What you will do => Reproduce the lines below without any change, starting with the first line and ending with the line that contains "Sneaker Steps er".

Data excerpts =>
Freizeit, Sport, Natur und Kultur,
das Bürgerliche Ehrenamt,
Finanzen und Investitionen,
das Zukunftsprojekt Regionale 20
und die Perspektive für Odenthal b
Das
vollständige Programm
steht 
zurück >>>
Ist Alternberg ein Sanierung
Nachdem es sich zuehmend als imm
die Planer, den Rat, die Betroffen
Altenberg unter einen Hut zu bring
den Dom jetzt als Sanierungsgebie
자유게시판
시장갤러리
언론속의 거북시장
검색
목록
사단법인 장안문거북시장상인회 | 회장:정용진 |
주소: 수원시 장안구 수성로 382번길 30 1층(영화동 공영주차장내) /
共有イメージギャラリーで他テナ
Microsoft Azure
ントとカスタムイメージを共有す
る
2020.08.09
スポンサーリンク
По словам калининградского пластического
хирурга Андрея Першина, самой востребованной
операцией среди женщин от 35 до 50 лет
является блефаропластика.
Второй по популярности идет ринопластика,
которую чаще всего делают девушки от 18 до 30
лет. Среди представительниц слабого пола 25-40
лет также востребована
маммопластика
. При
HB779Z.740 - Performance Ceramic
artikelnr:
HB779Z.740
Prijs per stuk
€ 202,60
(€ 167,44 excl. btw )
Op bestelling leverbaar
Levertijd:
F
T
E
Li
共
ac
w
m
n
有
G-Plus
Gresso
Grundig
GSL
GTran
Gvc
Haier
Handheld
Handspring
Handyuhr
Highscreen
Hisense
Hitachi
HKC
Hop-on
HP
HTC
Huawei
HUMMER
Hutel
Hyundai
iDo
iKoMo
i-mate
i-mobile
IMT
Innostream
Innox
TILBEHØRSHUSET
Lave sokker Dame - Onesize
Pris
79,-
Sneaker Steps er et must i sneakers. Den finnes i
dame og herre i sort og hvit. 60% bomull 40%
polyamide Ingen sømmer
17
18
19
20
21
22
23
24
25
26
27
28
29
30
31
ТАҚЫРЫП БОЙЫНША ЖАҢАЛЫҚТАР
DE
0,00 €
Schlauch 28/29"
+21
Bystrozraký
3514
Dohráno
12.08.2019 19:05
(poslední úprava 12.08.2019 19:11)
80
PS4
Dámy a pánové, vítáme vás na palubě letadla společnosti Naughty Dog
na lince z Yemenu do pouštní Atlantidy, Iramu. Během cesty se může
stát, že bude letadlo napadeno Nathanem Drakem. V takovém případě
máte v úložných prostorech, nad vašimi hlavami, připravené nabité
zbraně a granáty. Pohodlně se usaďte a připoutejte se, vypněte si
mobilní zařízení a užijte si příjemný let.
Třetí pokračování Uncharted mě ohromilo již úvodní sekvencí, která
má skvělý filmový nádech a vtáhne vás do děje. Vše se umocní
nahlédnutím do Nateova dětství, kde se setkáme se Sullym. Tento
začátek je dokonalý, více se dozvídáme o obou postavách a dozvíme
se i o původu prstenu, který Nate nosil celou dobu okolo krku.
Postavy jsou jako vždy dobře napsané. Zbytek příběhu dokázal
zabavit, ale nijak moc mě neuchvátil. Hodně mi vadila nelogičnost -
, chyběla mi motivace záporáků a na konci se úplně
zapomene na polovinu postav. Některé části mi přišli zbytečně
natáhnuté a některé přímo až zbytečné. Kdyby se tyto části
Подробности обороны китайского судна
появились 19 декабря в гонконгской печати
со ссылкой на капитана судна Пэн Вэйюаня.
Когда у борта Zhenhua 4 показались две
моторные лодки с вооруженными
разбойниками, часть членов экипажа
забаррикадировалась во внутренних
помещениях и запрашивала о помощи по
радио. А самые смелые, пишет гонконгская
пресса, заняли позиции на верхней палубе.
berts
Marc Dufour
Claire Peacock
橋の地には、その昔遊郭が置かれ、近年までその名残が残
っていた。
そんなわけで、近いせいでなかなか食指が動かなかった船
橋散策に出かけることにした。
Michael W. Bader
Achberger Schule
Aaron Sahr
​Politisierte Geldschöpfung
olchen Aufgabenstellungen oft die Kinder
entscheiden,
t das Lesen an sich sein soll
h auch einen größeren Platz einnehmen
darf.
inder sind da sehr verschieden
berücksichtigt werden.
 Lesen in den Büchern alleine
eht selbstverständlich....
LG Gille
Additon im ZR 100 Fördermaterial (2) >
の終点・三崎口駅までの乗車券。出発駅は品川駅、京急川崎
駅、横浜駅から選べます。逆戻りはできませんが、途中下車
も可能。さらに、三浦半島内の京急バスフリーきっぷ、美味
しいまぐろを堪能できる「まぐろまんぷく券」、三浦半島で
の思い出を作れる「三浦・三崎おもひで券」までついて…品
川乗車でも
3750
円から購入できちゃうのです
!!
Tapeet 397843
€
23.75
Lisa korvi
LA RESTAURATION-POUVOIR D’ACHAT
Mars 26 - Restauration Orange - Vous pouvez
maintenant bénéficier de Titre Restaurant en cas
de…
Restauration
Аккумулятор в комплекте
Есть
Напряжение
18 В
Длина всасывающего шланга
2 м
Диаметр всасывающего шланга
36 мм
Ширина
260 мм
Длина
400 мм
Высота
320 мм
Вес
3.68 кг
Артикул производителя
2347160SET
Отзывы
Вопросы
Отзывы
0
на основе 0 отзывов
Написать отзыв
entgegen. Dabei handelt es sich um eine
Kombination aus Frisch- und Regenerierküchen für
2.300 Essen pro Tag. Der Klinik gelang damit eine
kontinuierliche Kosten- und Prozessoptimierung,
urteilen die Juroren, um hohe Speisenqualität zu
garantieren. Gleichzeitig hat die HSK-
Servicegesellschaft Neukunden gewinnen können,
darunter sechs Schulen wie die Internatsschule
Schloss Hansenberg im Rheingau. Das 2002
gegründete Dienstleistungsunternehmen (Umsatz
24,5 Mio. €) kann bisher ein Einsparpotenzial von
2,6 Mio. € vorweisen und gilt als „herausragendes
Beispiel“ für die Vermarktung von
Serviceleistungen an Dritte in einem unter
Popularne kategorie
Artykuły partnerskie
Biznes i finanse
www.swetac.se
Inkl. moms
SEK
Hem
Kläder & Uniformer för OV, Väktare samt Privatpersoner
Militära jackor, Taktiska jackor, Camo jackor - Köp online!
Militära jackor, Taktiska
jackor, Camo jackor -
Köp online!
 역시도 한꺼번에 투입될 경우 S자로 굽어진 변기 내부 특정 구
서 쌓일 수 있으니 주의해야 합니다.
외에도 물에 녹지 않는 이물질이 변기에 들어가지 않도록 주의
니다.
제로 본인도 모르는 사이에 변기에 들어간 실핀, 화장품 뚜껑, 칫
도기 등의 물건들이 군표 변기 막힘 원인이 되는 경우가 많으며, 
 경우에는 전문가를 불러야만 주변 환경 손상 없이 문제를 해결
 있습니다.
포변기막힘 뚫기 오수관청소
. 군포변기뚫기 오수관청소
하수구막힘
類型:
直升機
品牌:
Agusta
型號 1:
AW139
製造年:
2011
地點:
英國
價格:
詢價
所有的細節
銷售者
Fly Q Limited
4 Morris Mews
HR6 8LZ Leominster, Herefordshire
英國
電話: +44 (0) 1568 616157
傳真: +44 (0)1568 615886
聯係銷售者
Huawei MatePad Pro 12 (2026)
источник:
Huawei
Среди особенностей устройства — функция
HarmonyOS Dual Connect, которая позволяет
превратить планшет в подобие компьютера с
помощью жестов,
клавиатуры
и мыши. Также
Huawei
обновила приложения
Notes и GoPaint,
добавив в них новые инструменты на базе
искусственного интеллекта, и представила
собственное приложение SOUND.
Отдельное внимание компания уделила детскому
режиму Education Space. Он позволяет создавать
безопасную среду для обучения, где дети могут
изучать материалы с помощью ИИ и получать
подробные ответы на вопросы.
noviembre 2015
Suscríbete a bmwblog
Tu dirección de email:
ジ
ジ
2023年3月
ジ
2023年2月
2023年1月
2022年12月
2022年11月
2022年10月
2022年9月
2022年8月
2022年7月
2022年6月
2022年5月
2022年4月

Exercise output =>
Freizeit, Sport, Natur und Kultur,
das Bürgerliche Ehrenamt,
Finanzen und Investitionen,
das Zukunftsprojekt Regionale 20
und die Perspektive für Odenthal b
Das
vollständige Programm
steht 
zurück >>>
Ist Alternberg ein Sanierung
Nachdem es sich zuehmend als imm
die Planer, den Rat, die Betroffen
Altenberg unter einen Hut zu bring
den Dom jetzt als Sanierungsgebie
자유게시판
시장갤러리
언론속의 거북시장
검색
목록
사단법인 장안문거북시장상인회 | 회장:정용진 |
주소: 수원시 장안구 수성로 382번길 30 1층(영화동 공영주차장내) /
共有イメージギャラリーで他テナ
Microsoft Azure
ントとカスタムイメージを共有す
る
2020.08.09
スポンサーリンク
По словам калининградского пластического
хирурга Андрея Першина, самой востребованной
операцией среди женщин от 35 до 50 лет
является блефаропластика.
Второй по популярности идет ринопластика,
которую чаще всего делают девушки от 18 до 30
лет. Среди представительниц слабого пола 25-40
лет также востребована
маммопластика
. При
HB779Z.740 - Performance Ceramic
artikelnr:
HB779Z.740
Prijs per stuk
€ 202,60
(€ 167,44 excl. btw )
Op bestelling leverbaar
Levertijd:
F
T
E
Li
共
ac
w
m
n
有
G-Plus
Gresso
Grundig
GSL
GTran
Gvc
Haier
Handheld
Handspring
Handyuhr
Highscreen
Hisense
Hitachi
HKC
Hop-on
HP
HTC
Huawei
HUMMER
Hutel
Hyundai
iDo
iKoMo
i-mate
i-mobile
IMT
Innostream
Innox
TILBEHØRSHUSET
Lave sokker Dame - Onesize
Pris
79,-
Sneaker Steps er et must i sneakers. Den finnes i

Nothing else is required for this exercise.